Terminada de imprimir el 30 de mayo de 1967 y publicada el 5 de junio, Paco Porrúa, el director literario de Sudamericana, había sabido crear entre sus amigos de la prensa bonaerense el ambiente idóneo para lanzar un libro que él consideró como la “obra perfecta” de un clásico. Su mayor connivente fue Tomás Eloy Martínez, jefe de redacción del semanario Primera Plana, que le dedicó excepcionalmente una portada a García Márquez, un artículo entusiasta de su propia mano y un amplio reportaje de su enviado especial a México, Ernesto Schóo. Más aún: fueron estos dos diligentes parteros de la publicación de Cien años de soledad los encargados de recibir al escritor y a su esposa en el aeropuerto de Ezeiza el 16 de agosto de ese año.
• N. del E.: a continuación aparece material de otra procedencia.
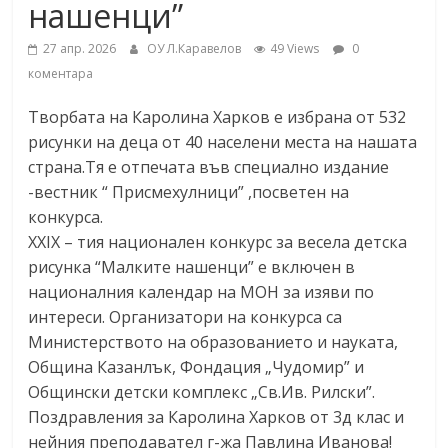
нашенци”
27 апр. 2026
ОУ Л.Каравелов
49 Views
0
коментара
Творбата на Каролина Харков е избрана от 532
рисунки на деца от 40 населени места на нашата
страна.Тя е отпечата във специално издание
-вестник “ Присмехулници” ,посветен на
конкурса.
XXIX – тия национален конкурс за весела детска
рисунка “Малките нашенци” е включен в
националния календар на МОН за изяви по
интереси. Организатори на конкурса са
Министерството на образованието и науката,
Община Казанлък, Фондация „Чудомир” и
Общински детски комплекс „Св.Ив. Рилски”.
Поздравления за Каролина Харков от 3д клас и
нейния преподавател г-жа Павлина Иванова!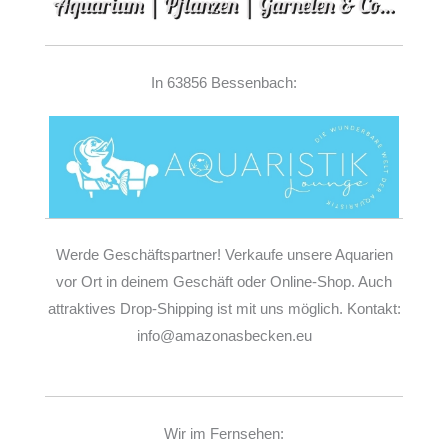
In 63856 Bessenbach:
Werde Geschäftspartner! Verkaufe unsere Aquarien
vor Ort in deinem Geschäft oder Online-Shop. Auch
attraktives Drop-Shipping ist mit uns möglich. Kontakt:
info@amazonasbecken.eu
Wir im Fernsehen: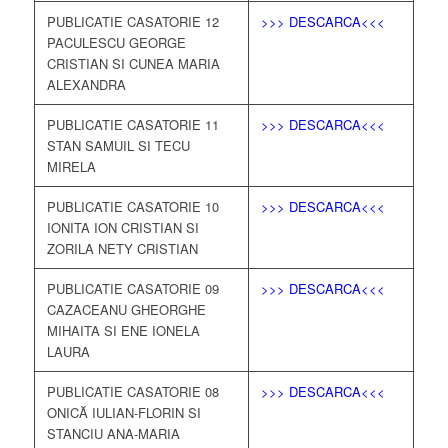
PUBLICATIE CASATORIE 12
>>> DESCARCA<<<
PACULESCU GEORGE
CRISTIAN SI CUNEA MARIA
ALEXANDRA
PUBLICATIE CASATORIE 11
>>> DESCARCA<<<
STAN SAMUIL SI TECU
MIRELA
PUBLICATIE CASATORIE 10
>>> DESCARCA<<<
IONITA ION CRISTIAN SI
ZORILA NETY CRISTIAN
PUBLICATIE CASATORIE 09
>>> DESCARCA<<<
CAZACEANU GHEORGHE
MIHAITA SI ENE IONELA
LAURA
PUBLICATIE CASATORIE 08
>>> DESCARCA<<<
ONICĂ IULIAN-FLORIN SI
STANCIU ANA-MARIA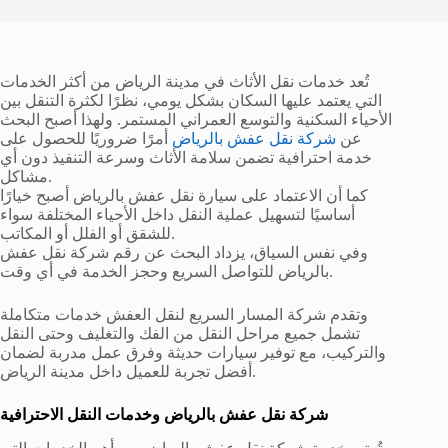
تُعد خدمات نقل الأثاث في مدينة الرياض من أكثر الخدمات
التي يعتمد عليها السكان بشكل يومي، نظرًا لكثرة التنقل بين
الأحياء السكنية والتوسع العمراني المستمر. ولهذا أصبح البحث
عن
شركة نقل عفش بالرياض
أمرًا ضروريًا للحصول على
خدمة احترافية تضمن سلامة الأثاث وسرعة التنفيذ دون أي
مشاكل.
كما أن الاعتماد على سيارة نقل عفش بالرياض أصبح خيارًا
أساسيًا لتسهيل عملية النقل داخل الأحياء المختلفة سواء
للشقق أو الفلل أو المكاتب.
وفي نفس السياق، يزداد البحث عن رقم شركة نقل عفش
بالرياض للتواصل السريع وحجز الخدمة في أي وقت.
وتقدم شركة المسار السريع لنقل العفش خدمات متكاملة
تشمل جميع مراحل النقل من الفك والتغليف وحتى النقل
والتركيب، مع توفير سيارات حديثة وفرق عمل مدربة لضمان
أفضل تجربة للعميل داخل مدينة الرياض.
شركة نقل عفش بالرياض وخدمات النقل الاحترافية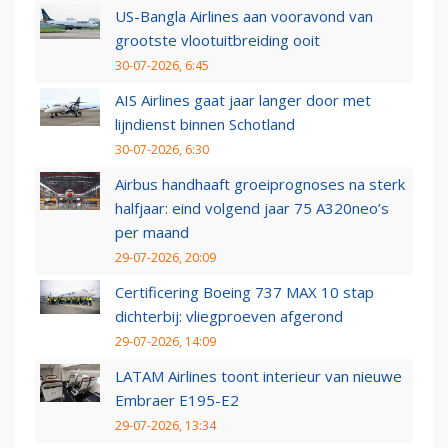
US-Bangla Airlines aan vooravond van
grootste vlootuitbreiding ooit
30-07-2026, 6:45
AIS Airlines gaat jaar langer door met
lijndienst binnen Schotland
30-07-2026, 6:30
Airbus handhaaft groeiprognoses na sterk
halfjaar: eind volgend jaar 75 A320neo’s
per maand
29-07-2026, 20:09
Certificering Boeing 737 MAX 10 stap
dichterbij: vliegproeven afgerond
29-07-2026, 14:09
LATAM Airlines toont interieur van nieuwe
Embraer E195-E2
29-07-2026, 13:34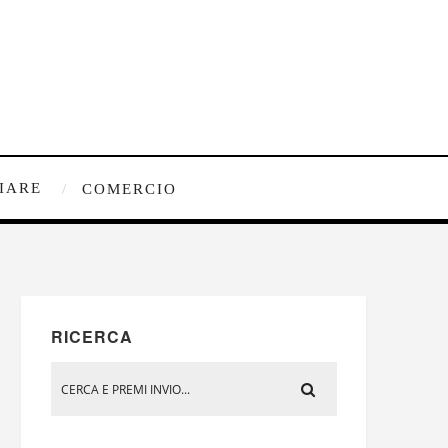
IARE
COMERCIO
RICERCA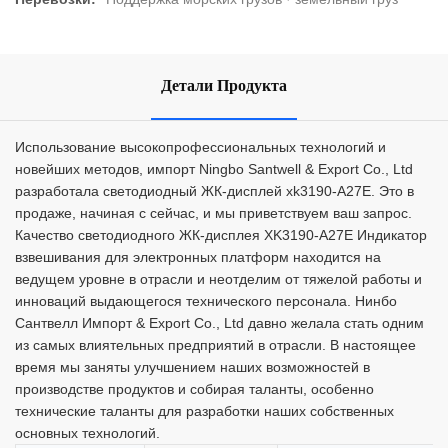
Детали Продукта
Использование высокопрофессиональных технологий и
новейших методов, импорт Ningbo Santwell & Export Co., Ltd
разработала светодиодный ЖК-дисплей xk3190-A27E. Это в
продаже, начиная с сейчас, и мы приветствуем ваш запрос.
Качество светодиодного ЖК-дисплея XK3190-A27E Индикатор
взвешивания для электронных платформ находится на
ведущем уровне в отрасли и неотделим от тяжелой работы и
инноваций выдающегося технического персонала. Нинбо
Сантвелл Импорт & Export Co., Ltd давно желала стать одним
из самых влиятельных предприятий в отрасли. В настоящее
время мы заняты улучшением наших возможностей в
производстве продуктов и собирая таланты, особенно
технические таланты для разработки наших собственных
основных технологий.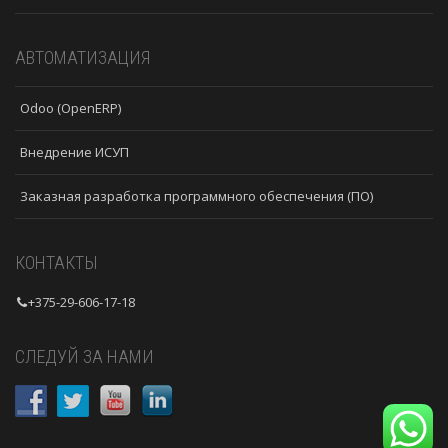
АВТОМАТИЗАЦИЯ
Odoo (OpenERP)
Внедрение ИСУП
Заказная разработка программного обеспечения (ПО)
КОНТАКТЫ
+375-29-606-17-18
СЛЕДУЙ ЗА НАМИ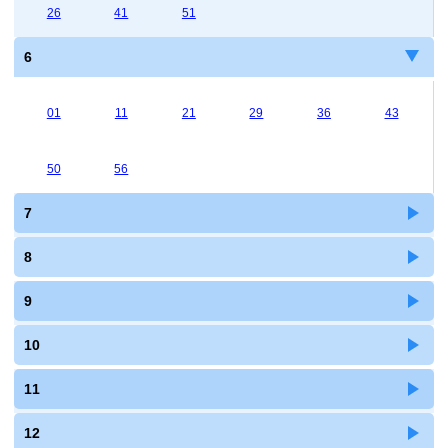
26
41
51
6
01
11
21
29
36
43
50
56
7
8
9
10
11
12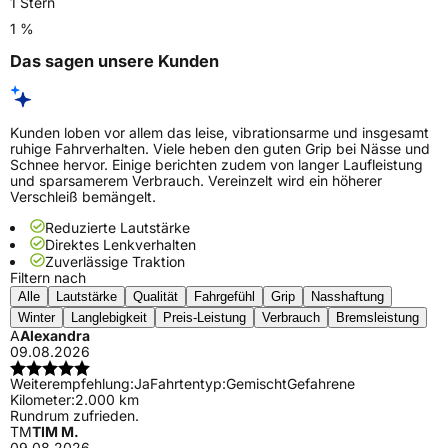
1 Stern
1 %
Das sagen unsere Kunden
Kunden loben vor allem das leise, vibrationsarme und insgesamt
ruhige Fahrverhalten. Viele heben den guten Grip bei Nässe und
Schnee hervor. Einige berichten zudem von langer Laufleistung
und sparsamerem Verbrauch. Vereinzelt wird ein höherer
Verschleiß bemängelt.
Reduzierte Lautstärke
Direktes Lenkverhalten
Zuverlässige Traktion
Filtern nach
Alle
Lautstärke
Qualität
Fahrgefühl
Grip
Nasshaftung
Winter
Langlebigkeit
Preis-Leistung
Verbrauch
Bremsleistung
A
Alexandra
09.08.2026
Weiterempfehlung:
Ja
Fahrtentyp:
Gemischt
Gefahrene
Kilometer:
2.000 km
Rundrum zufrieden.
TM
TIM M.
09.08.2026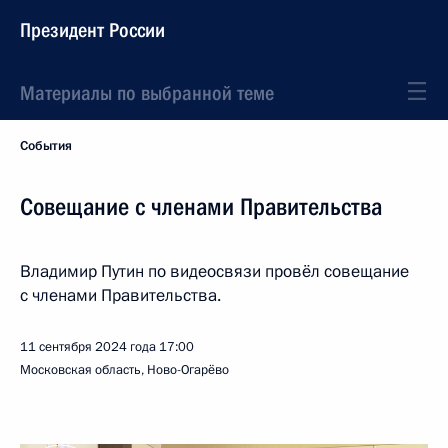
Президент России
Материалы по выбранной теме
События
Совещание с членами Правительства
Владимир Путин по видеосвязи провёл совещание
с членами Правительства.
11 сентября 2024 года
17:00
Московская область, Ново-Огарёво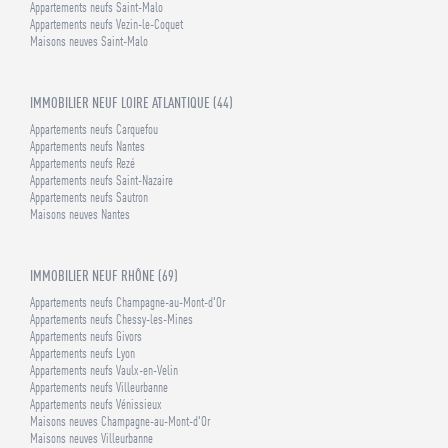
Appartements neufs Saint-Malo
Appartements neufs Vezin-le-Coquet
Maisons neuves Saint-Malo
IMMOBILIER NEUF LOIRE ATLANTIQUE (44)
Appartements neufs Carquefou
Appartements neufs Nantes
Appartements neufs Rezé
Appartements neufs Saint-Nazaire
Appartements neufs Sautron
Maisons neuves Nantes
IMMOBILIER NEUF RHÔNE (69)
Appartements neufs Champagne-au-Mont-d'Or
Appartements neufs Chessy-les-Mines
Appartements neufs Givors
Appartements neufs Lyon
Appartements neufs Vaulx-en-Velin
Appartements neufs Villeurbanne
Appartements neufs Vénissieux
Maisons neuves Champagne-au-Mont-d'Or
Maisons neuves Villeurbanne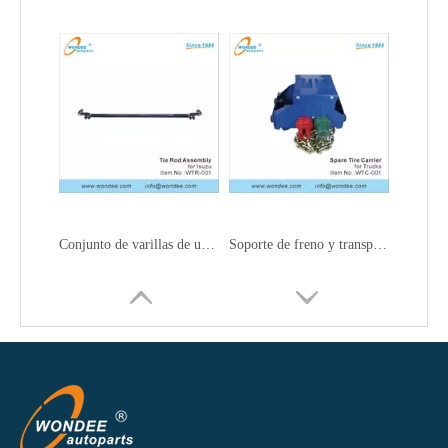
Conjunto de varillas de unión y enlaces de arrastre para camiones
Soporte de freno y transportista de neumáticos de repuesto para camiones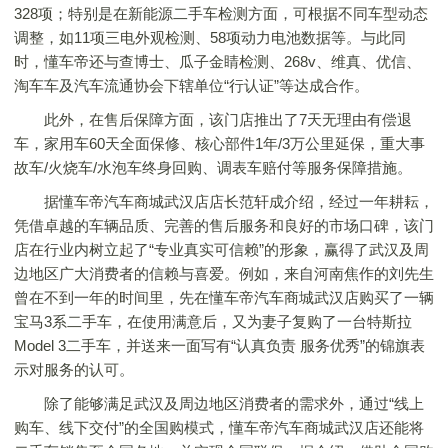
328项；特别是在新能源二手车检测方面，可根据不同车型动态
调整，如11项三电外观检测、58项动力电池数据等。与此同
时，懂车帝还与查博士、瓜子金睛检测、268v、维真、优信、
淘车车及汽车流通协会下辖单位“行认证”等达成合作。
此外，在售后保障方面，该门店推出了7天无理由有偿退
车，家用车60天全面保修、核心部件1年/3万公里延保，重大事
故车/火烧车/水泡车终身回购、调表车赔付等服务保障措施。
据懂车帝汽车商城武汉店店长范轩成介绍，经过一年耕耘，
凭借卓越的车辆品质、完善的售后服务和良好的市场口碑，该门
店在行业内树立起了“专业真实可信赖”的形象，赢得了武汉及周
边地区广大消费者的信赖与喜爱。例如，来自河南焦作的刘先生
曾在不到一年的时间里，先在懂车帝汽车商城武汉店购买了一辆
宝马3系二手车，在使用满意后，又为妻子复购了一台特斯拉
Model 3二手车，并送来一面写有“认真负责 服务优秀”的锦旗表
示对服务的认可。
除了能够满足武汉及周边地区消费者的需求外，通过“线上
购车、线下交付”的全国购模式，懂车帝汽车商城武汉店还能将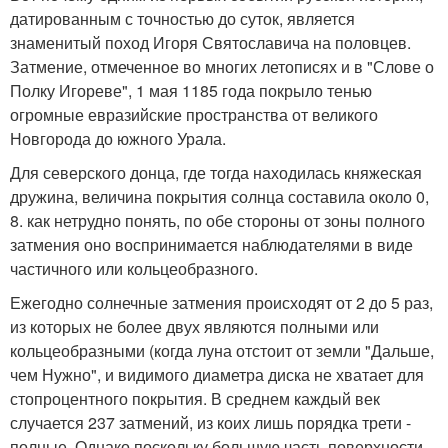
датированным с точностью до суток, является
знаменитый поход Игоря Святославича на половцев.
Затмение, отмеченное во многих летописях и в "Слове о
Полку Игореве", 1 мая 1185 года покрыло тенью
огромные евразийские пространства от великого
Новгорода до южного Урала.
Для северского донца, где тогда находилась княжеская
дружина, величина покрытия солнца составила около 0,
8. как нетрудно понять, по обе стороны от зоны полного
затмения оно воспринимается наблюдателями в виде
частичного или кольцеобразного.
Ежегодно солнечные затмения происходят от 2 до 5 раз,
из которых не более двух являются полными или
кольцеобразными (когда луна отстоит от земли "Дальше,
чем Нужно", и видимого диаметра диска не хватает для
стопроцентного покрытия. В среднем каждый век
случается 237 затмений, из коих лишь порядка трети -
полные. Однако поскольку большую часть поверхности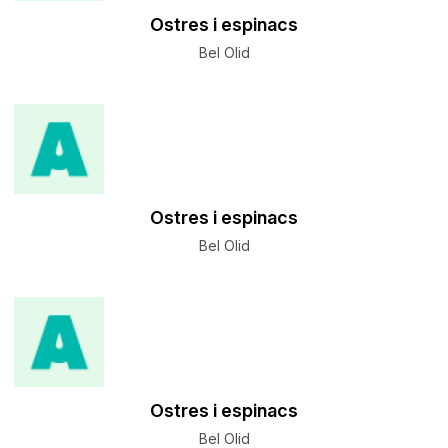
Ostres i espinacs
Bel Olid
Ostres i espinacs
Bel Olid
Ostres i espinacs
Bel Olid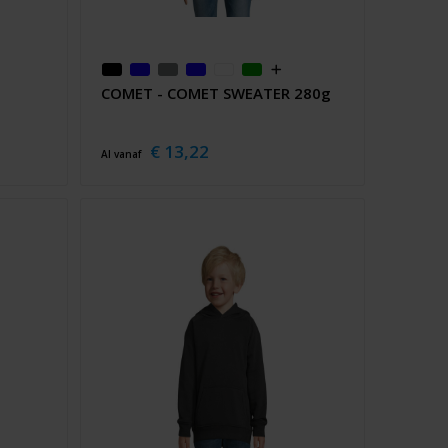
COMET - COMET SWEATER 280g
€ 13,22
Al vanaf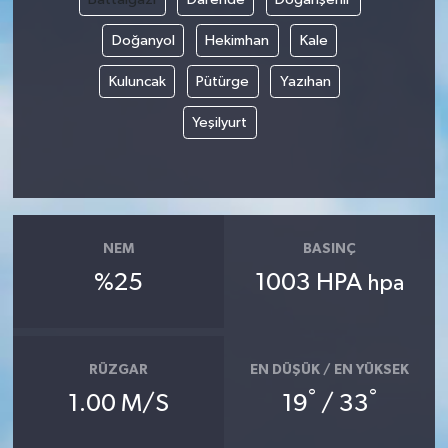
Doğanyol
Hekimhan
Kale
Kuluncak
Pütürge
Yazıhan
Yeşilyurt
NEM
BASINÇ
%25
1003 HPA
hpa
RÜZGAR
EN DÜŞÜK / EN YÜKSEK
°
°
1.00 M/S
19
/ 33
El escritor llegaba invitado por sus editores y Primera Plana como miembro del jurado del concurso de novela Primera Plana Sudamericana, impulsando de paso el relanzamiento de su novela, que en solo dos semanas había agotado la primera edición de 8.000 ejemplares y había obligado a los editores a sacar una segunda de 10.000.

Según Porrúa, la ciudad sucumbió casi de inmediato a la novela y a la presencia de su autor. Según Eloy Martínez, durante los tres primeros días García Márquez pudo caminar por Buenos Aires como un hombre anónimo, hasta que una noche él y Mercedes fueron invitados al estreno de una obra en el teatro del Instituto Di Tella. La sala estaba en penumbra, pero a ellos los conducía un reflector hasta sus asientos. Cuando se fueron a sentar, de pronto el público se puso de pie y prorrumpió en aplausos: “¡Por su novela!”, le gritaron a coro.

Sin embargo, el primer síntoma alentador de su popularidad inmediata lo había percibido el propio García Márquez esa misma mañana, cuando vio que una mujer llevaba en la bolsa de la compra un ejemplar de Cien años de soledad entre las lechugas y los tomates. Como me recordaría Paco Porrúa 25 años después, la novela, que había salido de la entraña popular, fue recibida por los lectores efectivamente como algo propio del mundo popular, no solo como gran literatura, sino también como un soplo mágico de vida.

Dasso Saldivar es autor de la biografía García Márquez. Viaje a la semilla (Ariel).